▶ What is needed: From the first line to the last, return the data exactly, with no pictures.

(Stored data begins)

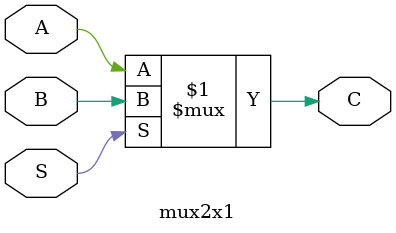
<source format=v>

`timescale 1ns/1ns

module mux2x1 (input A, B, S, output C);

  assign C=S? B: A;

endmodule
</source>
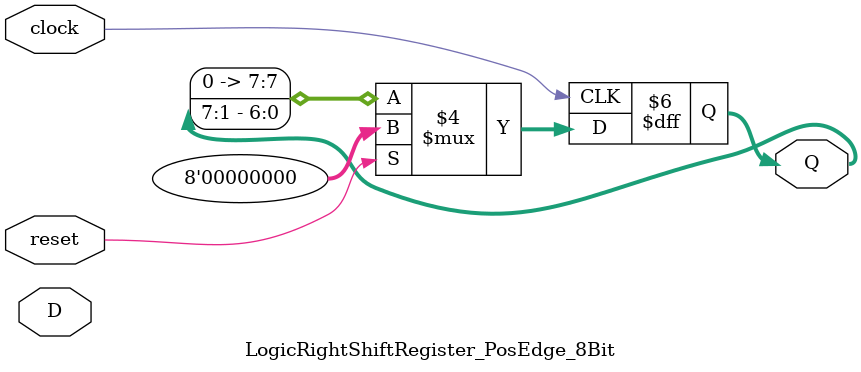
<source format=v>
module LogicRightShiftRegister_PosEdge_8Bit (clock, reset, D, Q);
    input clock;
    input reset;
    input [7:0] D;
    output reg [7:0] Q;

    always @(posedge clock)
    begin
        if (reset)
            Q = 8'b00000000;
        else
            Q = Q >> 1 ;        
    end
endmodule

</source>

(Stored data ends)

▶ Reply:
<source format=v>

`timescale 1ns/1ns

module mux2x1 (input A, B, S, output C);

  assign C=S? B: A;

endmodule
</source>
<source format=v>
module LogicRightShiftRegister_PosEdge_8Bit (clock, reset, D, Q);
    input clock;
    input reset;
    input [7:0] D;
    output reg [7:0] Q;

    always @(posedge clock)
    begin
        if (reset)
            Q = 8'b00000000;
        else
            Q = Q >> 1 ;        
    end
endmodule

</source>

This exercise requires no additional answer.